FN 2. There is also circumstantial evidence of appellant's guilt. There was a fresh cut with blood on appellant's hand a half hour after the assault on the victim. Also, appellant was identified by the store security guard on the night of his arrest as the man whom he had seen earlier with a knife in his back pocket.

FN 3. CALJIC No. 2.91 provides: "The burden is on the State to prove beyond a reasonable doubt that the defendant is the person who committed the offense with which he is charged. You must be satisfied beyond a reasonable doubt of the accuracy of the identification of the defendant as the person who committed the offense before you may convict him. If, from the circumstances of the identification, you have a reasonable doubt whether the defendant was the person who committed the offense, you must give the defendant the benefit of that doubt and find him not guilty."

FN 4. The following instructions were requested: "A. You are instructed that the identity of the defendant as the person who committed the crime is an element of every crime. Therefore, the burden is on the state to prove beyond a reasonable doubt not only that the crime alleged was committed, but also that the defendant was the one who committed it. You must be satisfied beyond a reasonable doubt of the accuracy of the witness' identification of the defendant.

"In this regard, you are instructed that it is not necessary for the defendant to prove that another person may have committed the crime, nor is it the burden of the defendant to prove his innocence. If facts and circumstances have been introduced into evidence which raise a reasonable doubt as to whether the defendant was the person who committed the crime charged, then you should find the defendant not guilty of the offense.

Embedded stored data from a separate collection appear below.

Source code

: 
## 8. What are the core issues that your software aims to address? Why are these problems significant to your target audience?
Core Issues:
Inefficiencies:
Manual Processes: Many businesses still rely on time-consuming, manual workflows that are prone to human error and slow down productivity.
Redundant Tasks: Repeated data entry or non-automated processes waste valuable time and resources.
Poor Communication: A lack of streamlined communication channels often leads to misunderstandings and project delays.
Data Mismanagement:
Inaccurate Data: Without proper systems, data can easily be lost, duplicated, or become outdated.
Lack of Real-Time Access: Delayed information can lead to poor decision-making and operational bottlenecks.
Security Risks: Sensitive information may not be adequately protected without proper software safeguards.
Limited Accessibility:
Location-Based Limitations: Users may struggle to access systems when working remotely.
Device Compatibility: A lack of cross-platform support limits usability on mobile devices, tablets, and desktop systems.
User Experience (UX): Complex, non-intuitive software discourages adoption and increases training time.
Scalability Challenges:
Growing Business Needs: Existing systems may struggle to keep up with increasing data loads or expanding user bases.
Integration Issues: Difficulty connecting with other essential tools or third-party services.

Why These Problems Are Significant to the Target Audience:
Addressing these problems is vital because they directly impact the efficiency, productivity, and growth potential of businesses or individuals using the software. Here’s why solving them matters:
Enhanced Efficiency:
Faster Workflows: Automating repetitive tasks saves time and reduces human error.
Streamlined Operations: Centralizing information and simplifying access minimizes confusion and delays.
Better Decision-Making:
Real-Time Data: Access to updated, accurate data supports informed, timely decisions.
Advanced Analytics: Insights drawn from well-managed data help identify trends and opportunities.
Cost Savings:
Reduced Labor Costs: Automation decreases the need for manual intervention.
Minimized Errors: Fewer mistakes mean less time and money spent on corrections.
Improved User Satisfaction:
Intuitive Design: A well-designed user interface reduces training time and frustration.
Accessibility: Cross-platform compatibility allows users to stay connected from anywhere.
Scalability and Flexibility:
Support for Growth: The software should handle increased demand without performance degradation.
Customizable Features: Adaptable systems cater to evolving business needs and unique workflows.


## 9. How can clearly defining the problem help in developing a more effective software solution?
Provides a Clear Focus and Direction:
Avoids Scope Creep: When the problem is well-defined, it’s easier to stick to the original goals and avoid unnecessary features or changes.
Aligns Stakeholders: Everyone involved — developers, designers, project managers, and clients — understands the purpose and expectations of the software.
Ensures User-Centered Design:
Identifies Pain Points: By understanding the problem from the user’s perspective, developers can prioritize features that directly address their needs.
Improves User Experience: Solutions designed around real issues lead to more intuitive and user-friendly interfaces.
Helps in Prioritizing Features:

"B. In addition to the factors which were previously pointed out for your consideration as to the accuracy of an identification, you should consider whether or not the witness is the same race as the individual he is attempting to identify. If they are not, you should consider the effect this would have on an accurate identification.

"C. You are instructed that if you believe that the in-court identification of the defendant resulted from an unfair photo identification, then you may disregard the in-court identification of the defendant.

"D. Evidence in this case shows that seven photographs shown to the complaining witness are not available for trial as a result of police action.

"In determining whether you are convinced beyond a reasonable doubt as to the accuracy of the identification of the defendant, you should consider that the unavailability of the photographs has interfered with the ability of the defense to cross-examine witnesses about the photographic pre-trial identification.

"E. The evidence in this case shows that at the time the complaining witness selected defendant's photograph, he was at a hospital in intensive care, was under medication, dazed and in pain.

"You may consider whether under these circumstances, the complaining witness was susceptible to suggestion as to which photo he should select.

"F. The evidence in this case shows that at the time that the complaining witness selected defendant's photograph, he was under medication, dazed and in pain.

"You may consider these factors in weighing the accuracy of the identification of the defendant.

"G. If, from the circumstances of the photo identification, you have a reasonable doubt as to whether the defendant was the person who committed the offense, you must give the defendant the benefit of that doubt and find him not guilty."

FN 5. Penal Code section 243.1 provides: "When a battery is committed against the person of a custodial officer as defined in section 831 of the Penal Code, and the person committing the offense knows or reasonably should know that such victim is a custodial officer engaged in the performance of his duties, and such custodial officer is engaged in the performance of his duties, the offense shall be punished by imprisonment in the state prison."